Problem requirements » The copy must match the data below line for line and contain no images.

Scene geometry reasoning data:
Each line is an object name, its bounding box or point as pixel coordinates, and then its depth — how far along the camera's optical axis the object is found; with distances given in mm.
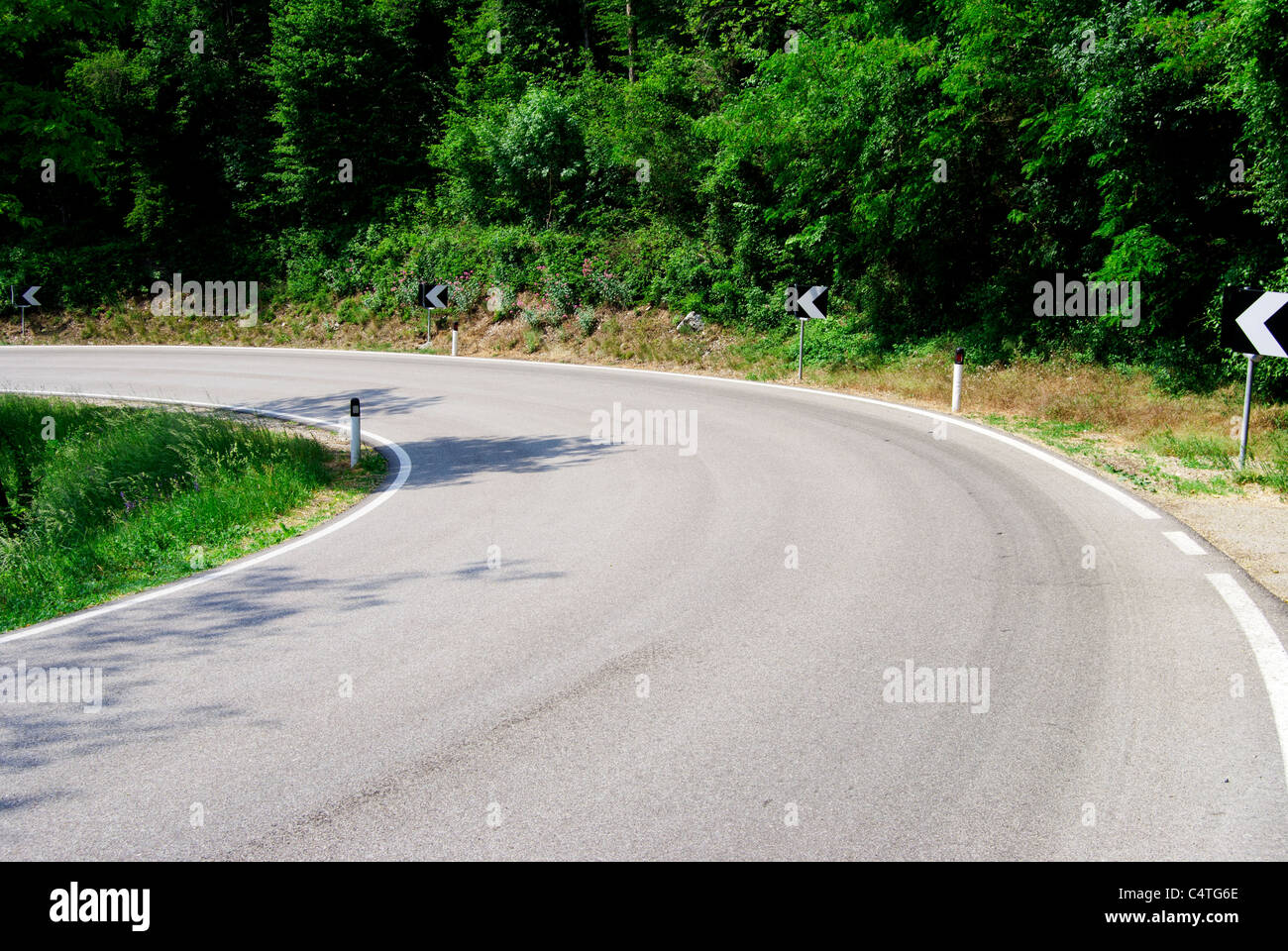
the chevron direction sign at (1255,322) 11070
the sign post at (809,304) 20672
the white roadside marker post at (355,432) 12371
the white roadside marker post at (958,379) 16569
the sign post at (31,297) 28162
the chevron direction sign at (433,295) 26891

Expected answer »
Each line is an object name, its bounding box or point as pixel coordinates, and then its depth — how far along the camera's optical axis the object is found; with distances given in mm.
the chevron direction sign at (1255,322) 11070
the sign post at (809,304) 20672
the white roadside marker post at (355,432) 12371
the white roadside marker post at (958,379) 16569
the sign post at (31,297) 28162
the chevron direction sign at (433,295) 26891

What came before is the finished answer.